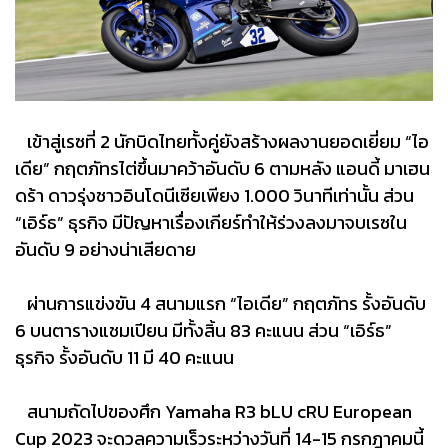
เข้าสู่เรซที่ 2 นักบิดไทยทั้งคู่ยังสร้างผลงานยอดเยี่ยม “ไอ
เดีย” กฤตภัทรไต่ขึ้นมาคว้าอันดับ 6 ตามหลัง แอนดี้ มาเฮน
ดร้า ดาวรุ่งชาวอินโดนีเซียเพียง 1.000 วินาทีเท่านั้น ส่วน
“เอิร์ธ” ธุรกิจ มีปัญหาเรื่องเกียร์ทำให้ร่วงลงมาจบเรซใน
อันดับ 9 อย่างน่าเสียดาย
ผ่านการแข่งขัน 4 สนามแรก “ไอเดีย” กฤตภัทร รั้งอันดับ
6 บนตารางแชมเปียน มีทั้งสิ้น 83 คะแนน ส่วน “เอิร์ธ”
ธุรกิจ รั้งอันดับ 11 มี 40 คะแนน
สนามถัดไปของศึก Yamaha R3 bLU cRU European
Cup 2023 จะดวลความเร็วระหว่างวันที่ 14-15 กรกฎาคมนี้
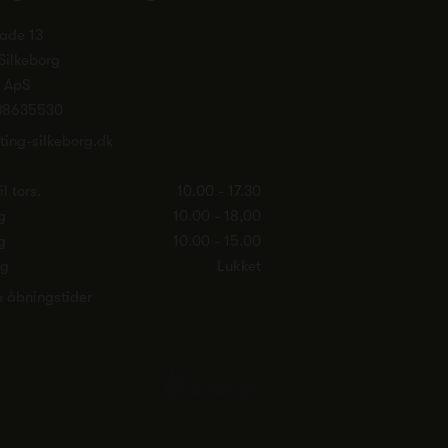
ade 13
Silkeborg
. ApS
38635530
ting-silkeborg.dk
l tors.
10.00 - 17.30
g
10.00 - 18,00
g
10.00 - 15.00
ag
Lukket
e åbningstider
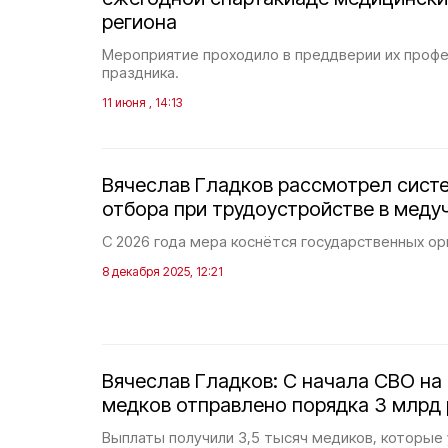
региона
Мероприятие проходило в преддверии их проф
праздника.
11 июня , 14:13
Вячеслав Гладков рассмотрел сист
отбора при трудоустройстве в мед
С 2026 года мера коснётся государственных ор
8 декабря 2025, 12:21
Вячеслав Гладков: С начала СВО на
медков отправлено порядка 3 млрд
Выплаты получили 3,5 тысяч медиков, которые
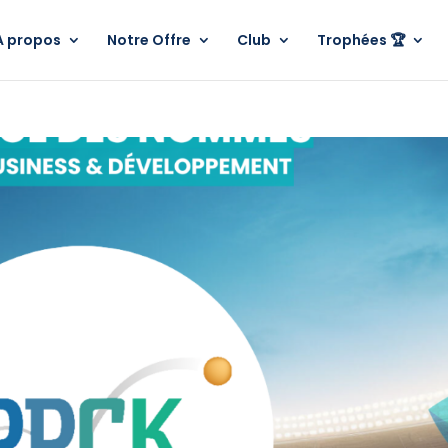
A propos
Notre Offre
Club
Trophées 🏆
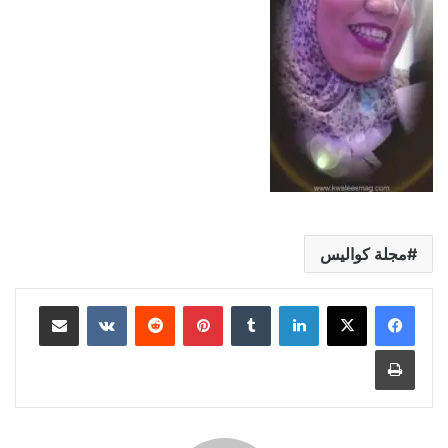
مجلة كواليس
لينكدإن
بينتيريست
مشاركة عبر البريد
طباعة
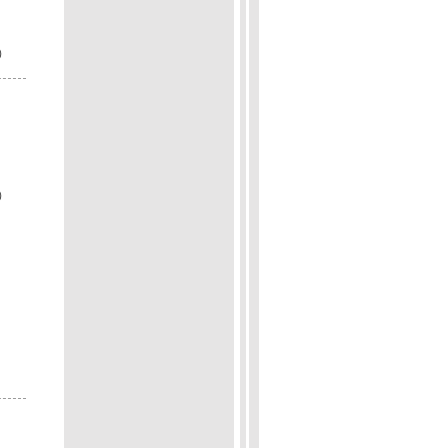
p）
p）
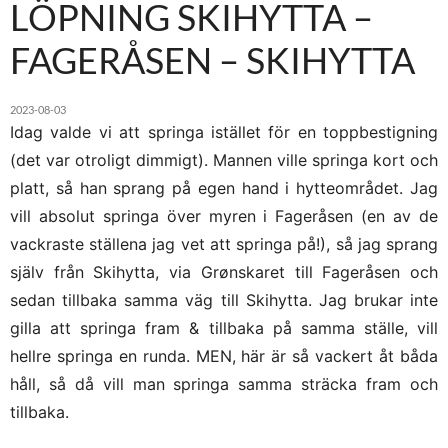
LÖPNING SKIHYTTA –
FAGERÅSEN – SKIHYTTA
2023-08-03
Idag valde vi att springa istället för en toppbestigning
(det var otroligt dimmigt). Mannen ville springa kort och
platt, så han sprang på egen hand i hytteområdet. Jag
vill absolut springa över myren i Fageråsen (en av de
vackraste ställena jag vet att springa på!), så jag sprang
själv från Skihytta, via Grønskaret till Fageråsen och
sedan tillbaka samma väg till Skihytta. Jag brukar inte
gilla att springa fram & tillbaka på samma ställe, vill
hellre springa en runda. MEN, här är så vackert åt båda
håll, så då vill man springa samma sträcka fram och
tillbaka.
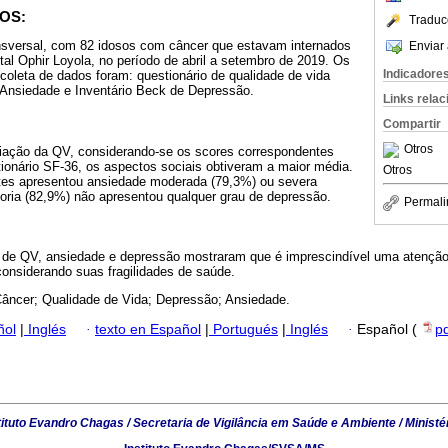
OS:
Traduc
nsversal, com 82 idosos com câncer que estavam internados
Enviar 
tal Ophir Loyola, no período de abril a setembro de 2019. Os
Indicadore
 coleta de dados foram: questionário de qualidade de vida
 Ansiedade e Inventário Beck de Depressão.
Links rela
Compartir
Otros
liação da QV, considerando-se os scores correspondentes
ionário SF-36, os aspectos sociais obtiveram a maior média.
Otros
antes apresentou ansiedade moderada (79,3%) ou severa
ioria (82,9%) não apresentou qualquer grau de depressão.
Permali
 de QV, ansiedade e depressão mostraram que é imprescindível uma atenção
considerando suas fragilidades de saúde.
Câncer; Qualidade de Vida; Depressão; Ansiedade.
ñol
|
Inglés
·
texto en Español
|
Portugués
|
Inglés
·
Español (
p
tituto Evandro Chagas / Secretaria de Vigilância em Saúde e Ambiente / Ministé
________________________________________
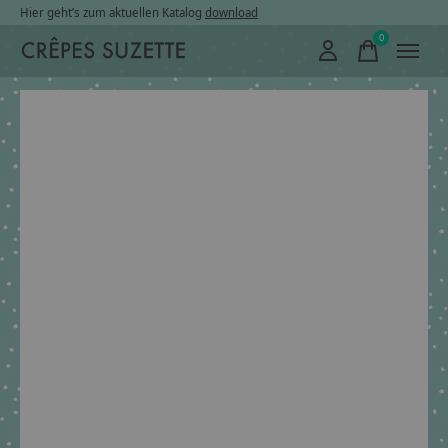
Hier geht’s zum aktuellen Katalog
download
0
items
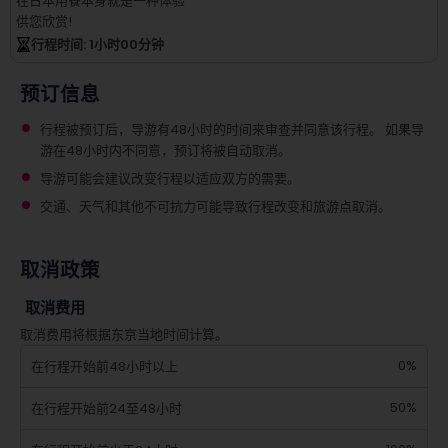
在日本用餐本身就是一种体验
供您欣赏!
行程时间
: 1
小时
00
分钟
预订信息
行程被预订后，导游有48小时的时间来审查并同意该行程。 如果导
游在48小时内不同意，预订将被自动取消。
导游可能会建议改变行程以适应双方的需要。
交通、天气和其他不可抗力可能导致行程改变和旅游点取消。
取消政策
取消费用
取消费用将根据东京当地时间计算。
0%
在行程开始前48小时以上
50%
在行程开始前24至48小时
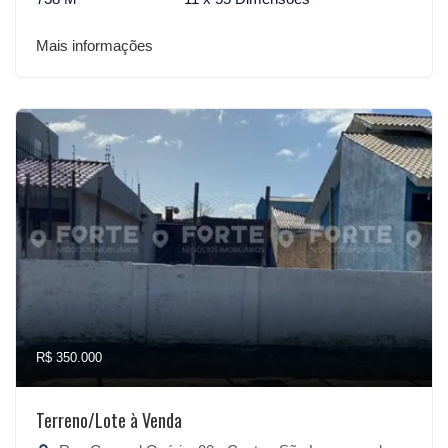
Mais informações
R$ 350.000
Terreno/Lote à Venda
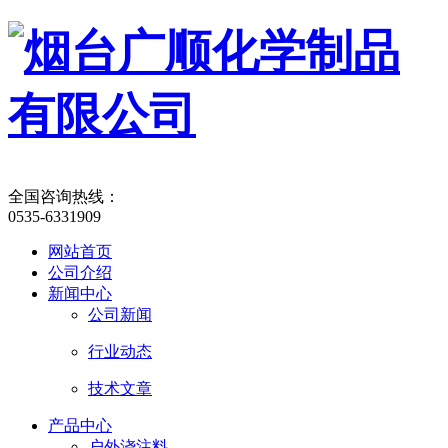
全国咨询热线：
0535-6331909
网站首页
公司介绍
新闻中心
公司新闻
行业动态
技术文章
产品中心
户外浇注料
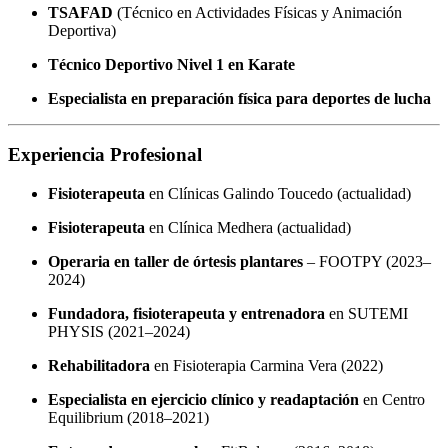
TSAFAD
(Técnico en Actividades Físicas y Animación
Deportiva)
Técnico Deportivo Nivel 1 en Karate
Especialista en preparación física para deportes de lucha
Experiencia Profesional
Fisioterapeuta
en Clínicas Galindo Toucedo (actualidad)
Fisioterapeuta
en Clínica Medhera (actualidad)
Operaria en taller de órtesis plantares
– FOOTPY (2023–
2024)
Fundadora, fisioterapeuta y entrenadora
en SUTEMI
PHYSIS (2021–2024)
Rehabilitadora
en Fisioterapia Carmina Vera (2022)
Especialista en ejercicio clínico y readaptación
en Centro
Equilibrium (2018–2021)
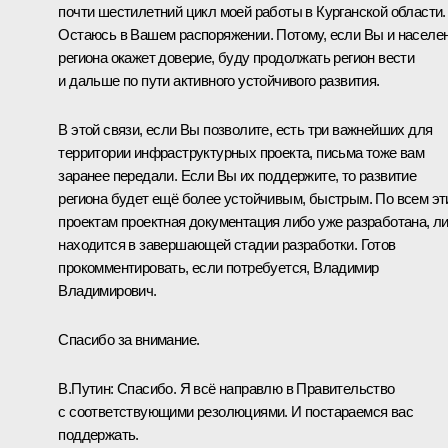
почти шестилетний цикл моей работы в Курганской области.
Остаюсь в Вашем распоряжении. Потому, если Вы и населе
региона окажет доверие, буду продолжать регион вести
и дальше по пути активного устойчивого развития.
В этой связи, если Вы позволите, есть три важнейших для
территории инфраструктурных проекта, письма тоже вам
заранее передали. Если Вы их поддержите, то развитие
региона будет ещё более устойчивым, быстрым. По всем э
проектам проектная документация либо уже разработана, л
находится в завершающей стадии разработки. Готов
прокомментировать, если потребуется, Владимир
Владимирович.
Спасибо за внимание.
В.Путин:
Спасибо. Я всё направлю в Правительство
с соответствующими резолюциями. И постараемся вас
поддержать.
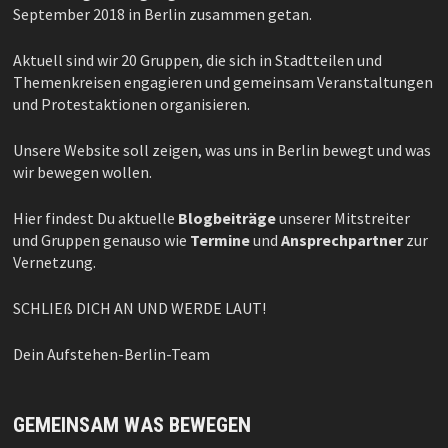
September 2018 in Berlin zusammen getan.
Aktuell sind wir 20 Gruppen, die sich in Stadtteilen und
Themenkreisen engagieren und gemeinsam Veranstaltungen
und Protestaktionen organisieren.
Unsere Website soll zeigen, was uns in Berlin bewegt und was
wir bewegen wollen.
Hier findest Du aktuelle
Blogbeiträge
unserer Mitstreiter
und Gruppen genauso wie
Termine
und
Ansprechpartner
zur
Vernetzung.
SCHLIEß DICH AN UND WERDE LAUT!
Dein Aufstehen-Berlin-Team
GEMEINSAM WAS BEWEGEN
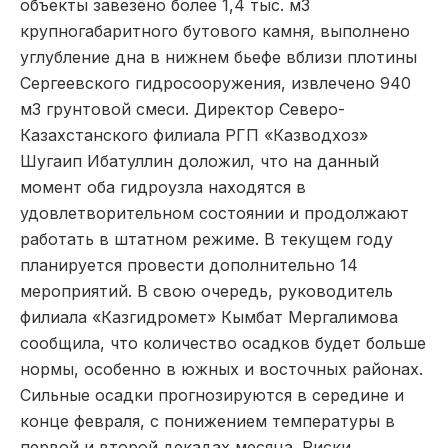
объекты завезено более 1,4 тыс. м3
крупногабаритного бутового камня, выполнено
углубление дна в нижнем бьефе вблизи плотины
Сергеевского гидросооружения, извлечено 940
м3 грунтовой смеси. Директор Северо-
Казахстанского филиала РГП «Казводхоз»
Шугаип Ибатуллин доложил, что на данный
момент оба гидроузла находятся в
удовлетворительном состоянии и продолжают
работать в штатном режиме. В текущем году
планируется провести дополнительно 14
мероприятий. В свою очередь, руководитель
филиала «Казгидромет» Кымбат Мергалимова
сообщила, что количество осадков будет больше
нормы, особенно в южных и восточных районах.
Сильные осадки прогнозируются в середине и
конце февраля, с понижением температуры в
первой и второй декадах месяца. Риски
________________________________________
ABOUT THIS EXERCISE: Please report every line in the entries above that contains the string "более", copying each such line in full. Case counts, so only matches with the same capitalization qualify.

RESPONSE TO THE EXERCISE:
региона будет ещё более устойчивым, быстрым. По всем э
объекты завезено более 1,4 тыс. м3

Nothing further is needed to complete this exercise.